(Dataset excerpts)
§
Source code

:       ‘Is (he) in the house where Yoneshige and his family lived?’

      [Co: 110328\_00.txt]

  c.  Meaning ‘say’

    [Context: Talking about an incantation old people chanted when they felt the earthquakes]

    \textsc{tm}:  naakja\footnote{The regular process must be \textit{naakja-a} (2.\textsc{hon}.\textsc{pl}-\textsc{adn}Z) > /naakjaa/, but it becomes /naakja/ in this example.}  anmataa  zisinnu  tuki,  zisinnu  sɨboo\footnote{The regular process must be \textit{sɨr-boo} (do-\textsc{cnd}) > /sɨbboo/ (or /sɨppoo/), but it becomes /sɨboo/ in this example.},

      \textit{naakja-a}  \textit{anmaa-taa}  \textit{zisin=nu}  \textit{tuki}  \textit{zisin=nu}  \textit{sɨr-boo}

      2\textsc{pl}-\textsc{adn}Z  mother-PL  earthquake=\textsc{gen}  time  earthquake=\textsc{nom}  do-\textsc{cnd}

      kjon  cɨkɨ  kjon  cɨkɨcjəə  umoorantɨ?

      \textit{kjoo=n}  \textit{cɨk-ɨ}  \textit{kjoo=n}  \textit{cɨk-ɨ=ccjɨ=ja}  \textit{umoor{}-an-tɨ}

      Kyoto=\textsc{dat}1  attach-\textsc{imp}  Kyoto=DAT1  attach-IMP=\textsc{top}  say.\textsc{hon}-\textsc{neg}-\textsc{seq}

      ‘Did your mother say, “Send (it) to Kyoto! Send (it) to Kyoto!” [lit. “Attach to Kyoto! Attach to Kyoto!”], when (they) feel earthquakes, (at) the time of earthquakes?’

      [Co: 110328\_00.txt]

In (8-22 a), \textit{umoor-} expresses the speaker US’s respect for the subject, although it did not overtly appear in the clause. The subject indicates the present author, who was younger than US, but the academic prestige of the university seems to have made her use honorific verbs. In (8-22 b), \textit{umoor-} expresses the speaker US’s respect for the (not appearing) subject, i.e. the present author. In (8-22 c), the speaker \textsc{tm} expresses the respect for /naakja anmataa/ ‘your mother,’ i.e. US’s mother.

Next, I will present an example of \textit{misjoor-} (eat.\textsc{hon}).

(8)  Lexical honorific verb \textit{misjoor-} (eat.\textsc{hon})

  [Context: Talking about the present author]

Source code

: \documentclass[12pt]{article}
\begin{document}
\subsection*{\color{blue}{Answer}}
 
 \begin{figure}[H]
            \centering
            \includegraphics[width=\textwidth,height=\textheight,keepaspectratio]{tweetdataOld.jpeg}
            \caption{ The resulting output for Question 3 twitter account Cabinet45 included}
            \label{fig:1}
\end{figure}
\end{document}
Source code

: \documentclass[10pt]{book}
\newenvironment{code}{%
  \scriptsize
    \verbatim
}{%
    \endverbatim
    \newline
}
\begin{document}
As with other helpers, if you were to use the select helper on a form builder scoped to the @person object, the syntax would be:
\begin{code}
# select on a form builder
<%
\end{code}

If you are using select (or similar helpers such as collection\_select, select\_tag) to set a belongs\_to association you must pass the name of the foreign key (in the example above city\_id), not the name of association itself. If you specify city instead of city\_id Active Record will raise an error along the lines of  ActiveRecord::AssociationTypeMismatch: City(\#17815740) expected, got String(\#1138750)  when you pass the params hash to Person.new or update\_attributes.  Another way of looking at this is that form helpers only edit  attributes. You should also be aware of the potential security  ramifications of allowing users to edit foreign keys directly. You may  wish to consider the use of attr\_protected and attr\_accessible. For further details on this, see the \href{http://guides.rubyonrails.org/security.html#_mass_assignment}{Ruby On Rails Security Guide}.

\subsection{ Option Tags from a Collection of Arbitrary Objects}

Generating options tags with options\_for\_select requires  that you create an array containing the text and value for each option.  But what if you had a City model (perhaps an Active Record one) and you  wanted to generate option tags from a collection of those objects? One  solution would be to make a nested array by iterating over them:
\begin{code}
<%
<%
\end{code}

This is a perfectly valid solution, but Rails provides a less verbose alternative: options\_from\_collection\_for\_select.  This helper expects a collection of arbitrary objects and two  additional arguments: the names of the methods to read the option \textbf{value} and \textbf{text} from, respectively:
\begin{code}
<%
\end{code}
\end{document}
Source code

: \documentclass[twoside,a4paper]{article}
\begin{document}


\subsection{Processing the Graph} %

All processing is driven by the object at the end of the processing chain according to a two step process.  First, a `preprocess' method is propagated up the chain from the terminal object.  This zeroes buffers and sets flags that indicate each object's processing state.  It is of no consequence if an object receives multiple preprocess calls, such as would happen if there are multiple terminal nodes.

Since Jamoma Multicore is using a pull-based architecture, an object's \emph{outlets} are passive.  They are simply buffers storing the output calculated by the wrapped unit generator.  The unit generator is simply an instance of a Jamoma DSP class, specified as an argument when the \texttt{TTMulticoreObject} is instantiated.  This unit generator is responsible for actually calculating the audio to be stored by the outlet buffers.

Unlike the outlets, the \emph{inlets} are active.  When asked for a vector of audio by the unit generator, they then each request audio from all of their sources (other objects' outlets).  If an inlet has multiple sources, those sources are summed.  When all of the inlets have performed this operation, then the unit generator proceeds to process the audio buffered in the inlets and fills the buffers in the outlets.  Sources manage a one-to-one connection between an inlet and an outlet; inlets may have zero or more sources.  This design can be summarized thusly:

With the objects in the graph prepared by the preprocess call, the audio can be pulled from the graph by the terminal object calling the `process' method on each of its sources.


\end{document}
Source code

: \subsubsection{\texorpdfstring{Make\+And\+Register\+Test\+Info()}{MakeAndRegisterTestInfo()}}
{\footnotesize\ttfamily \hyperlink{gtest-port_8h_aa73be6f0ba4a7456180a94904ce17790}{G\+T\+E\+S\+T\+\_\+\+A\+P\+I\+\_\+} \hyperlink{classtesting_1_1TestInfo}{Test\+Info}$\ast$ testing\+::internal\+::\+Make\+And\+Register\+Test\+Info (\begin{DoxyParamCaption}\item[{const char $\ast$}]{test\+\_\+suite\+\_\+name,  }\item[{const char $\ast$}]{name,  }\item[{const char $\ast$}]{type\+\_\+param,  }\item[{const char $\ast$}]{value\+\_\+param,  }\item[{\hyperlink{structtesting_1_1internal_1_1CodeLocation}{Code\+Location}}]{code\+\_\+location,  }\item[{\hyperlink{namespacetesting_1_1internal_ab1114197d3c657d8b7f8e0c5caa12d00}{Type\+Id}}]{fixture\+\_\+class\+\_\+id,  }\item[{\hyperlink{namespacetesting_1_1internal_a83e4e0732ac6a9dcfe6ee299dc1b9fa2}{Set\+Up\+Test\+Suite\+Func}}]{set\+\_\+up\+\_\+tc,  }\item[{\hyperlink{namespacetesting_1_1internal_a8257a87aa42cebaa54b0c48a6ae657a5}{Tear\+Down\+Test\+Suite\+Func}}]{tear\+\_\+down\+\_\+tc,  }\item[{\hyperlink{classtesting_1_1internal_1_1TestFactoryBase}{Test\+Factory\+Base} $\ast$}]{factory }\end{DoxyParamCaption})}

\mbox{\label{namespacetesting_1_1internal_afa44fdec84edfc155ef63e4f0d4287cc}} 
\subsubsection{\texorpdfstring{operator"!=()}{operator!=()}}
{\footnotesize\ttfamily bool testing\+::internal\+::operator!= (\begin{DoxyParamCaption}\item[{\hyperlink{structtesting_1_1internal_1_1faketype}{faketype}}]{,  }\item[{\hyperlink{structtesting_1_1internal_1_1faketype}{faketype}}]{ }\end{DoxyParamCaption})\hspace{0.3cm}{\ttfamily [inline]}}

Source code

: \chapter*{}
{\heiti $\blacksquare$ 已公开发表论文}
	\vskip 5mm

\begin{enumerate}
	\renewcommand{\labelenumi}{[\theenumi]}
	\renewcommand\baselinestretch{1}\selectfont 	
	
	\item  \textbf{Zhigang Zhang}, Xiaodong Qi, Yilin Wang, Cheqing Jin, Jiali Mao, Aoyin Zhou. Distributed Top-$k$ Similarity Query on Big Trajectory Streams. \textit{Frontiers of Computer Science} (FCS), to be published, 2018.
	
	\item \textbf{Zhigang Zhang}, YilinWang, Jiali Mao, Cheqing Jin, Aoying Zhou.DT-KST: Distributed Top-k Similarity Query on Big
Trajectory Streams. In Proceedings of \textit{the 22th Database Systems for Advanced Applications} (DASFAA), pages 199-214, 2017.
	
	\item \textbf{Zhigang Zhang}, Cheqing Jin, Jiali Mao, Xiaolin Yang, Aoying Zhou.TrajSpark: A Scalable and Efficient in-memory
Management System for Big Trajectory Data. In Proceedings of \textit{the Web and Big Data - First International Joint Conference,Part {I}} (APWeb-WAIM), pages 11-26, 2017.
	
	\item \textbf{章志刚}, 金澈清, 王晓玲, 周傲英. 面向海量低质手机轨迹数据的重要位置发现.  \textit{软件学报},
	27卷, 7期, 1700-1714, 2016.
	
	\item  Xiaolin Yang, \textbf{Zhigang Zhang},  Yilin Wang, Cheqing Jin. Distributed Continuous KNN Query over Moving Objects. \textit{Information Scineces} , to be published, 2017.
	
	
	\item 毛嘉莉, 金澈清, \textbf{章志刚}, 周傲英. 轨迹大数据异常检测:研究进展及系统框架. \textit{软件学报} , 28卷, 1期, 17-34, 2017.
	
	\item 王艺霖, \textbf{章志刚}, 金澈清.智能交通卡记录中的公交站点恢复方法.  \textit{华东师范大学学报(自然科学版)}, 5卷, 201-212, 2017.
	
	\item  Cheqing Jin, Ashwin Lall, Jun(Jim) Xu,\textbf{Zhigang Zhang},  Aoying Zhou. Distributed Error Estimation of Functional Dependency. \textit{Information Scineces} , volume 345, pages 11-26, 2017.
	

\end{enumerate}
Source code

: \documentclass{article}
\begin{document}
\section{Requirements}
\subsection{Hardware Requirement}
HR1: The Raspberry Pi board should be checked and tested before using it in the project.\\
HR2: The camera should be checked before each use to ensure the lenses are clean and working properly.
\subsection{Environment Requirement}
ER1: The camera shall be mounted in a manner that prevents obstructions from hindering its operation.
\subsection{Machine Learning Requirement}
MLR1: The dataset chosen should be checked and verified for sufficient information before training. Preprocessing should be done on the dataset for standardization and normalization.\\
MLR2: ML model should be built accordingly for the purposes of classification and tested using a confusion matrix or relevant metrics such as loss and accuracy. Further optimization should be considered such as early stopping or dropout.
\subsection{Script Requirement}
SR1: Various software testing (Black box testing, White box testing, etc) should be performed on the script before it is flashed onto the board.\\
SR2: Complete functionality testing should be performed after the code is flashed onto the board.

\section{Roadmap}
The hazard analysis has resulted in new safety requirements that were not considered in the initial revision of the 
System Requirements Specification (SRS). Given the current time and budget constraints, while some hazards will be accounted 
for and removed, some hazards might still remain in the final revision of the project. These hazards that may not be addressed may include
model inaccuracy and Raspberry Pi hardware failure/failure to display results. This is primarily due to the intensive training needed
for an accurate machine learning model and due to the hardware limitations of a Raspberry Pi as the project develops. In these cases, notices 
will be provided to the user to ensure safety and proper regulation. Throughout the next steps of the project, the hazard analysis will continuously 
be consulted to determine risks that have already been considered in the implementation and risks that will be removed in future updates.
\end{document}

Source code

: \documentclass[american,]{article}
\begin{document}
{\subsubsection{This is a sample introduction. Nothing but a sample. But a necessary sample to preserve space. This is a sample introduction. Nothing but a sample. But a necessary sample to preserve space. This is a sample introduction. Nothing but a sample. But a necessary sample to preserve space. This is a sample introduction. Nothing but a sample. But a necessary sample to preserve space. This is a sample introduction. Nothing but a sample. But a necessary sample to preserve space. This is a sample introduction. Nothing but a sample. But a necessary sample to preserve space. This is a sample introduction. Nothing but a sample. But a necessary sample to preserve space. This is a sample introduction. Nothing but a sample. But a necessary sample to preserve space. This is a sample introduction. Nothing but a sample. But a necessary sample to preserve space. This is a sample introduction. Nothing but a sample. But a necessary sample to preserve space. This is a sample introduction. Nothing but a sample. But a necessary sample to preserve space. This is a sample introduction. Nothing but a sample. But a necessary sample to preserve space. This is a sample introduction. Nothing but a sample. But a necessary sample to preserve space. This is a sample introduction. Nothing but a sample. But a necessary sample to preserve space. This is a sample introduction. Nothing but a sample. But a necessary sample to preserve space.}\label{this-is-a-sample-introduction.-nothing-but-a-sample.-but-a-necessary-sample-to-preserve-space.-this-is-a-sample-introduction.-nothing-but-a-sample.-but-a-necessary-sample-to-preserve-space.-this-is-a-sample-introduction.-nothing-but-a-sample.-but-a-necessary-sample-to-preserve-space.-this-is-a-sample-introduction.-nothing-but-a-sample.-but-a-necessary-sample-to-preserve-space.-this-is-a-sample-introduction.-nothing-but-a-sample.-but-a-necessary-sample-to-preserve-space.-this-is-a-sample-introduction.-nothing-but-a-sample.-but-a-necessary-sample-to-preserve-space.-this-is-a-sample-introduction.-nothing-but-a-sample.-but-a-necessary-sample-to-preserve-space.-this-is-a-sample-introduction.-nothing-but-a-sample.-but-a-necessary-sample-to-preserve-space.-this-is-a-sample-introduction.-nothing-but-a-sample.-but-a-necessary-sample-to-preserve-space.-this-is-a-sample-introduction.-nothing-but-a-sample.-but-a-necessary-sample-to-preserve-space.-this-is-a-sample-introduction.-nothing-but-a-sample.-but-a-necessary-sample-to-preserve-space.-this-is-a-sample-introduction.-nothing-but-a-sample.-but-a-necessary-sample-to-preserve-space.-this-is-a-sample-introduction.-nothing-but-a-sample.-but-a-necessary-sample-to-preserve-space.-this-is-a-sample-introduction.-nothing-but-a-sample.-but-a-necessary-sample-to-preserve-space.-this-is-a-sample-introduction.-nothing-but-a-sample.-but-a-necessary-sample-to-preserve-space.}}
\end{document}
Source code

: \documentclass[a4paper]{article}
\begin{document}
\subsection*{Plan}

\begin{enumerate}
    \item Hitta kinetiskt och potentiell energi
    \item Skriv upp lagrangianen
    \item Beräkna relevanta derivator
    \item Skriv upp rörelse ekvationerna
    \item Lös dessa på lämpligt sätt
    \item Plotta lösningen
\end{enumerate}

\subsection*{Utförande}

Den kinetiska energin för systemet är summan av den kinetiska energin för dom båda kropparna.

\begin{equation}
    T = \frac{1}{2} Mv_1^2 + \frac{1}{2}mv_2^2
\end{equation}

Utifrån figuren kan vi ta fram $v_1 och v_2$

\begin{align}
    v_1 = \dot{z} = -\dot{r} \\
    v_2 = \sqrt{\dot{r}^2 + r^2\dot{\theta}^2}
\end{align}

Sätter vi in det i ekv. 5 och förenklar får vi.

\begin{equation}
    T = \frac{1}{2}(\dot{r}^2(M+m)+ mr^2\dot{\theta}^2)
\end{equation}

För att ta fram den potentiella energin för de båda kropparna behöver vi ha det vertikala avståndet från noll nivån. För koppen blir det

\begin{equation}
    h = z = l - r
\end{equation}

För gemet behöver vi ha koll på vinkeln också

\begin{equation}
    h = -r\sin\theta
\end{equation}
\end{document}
§
ACTIVITY
The expected answer is a number and nothing else: how many lines above include the word "before".

RESULT FOR THIS EXERCISE
4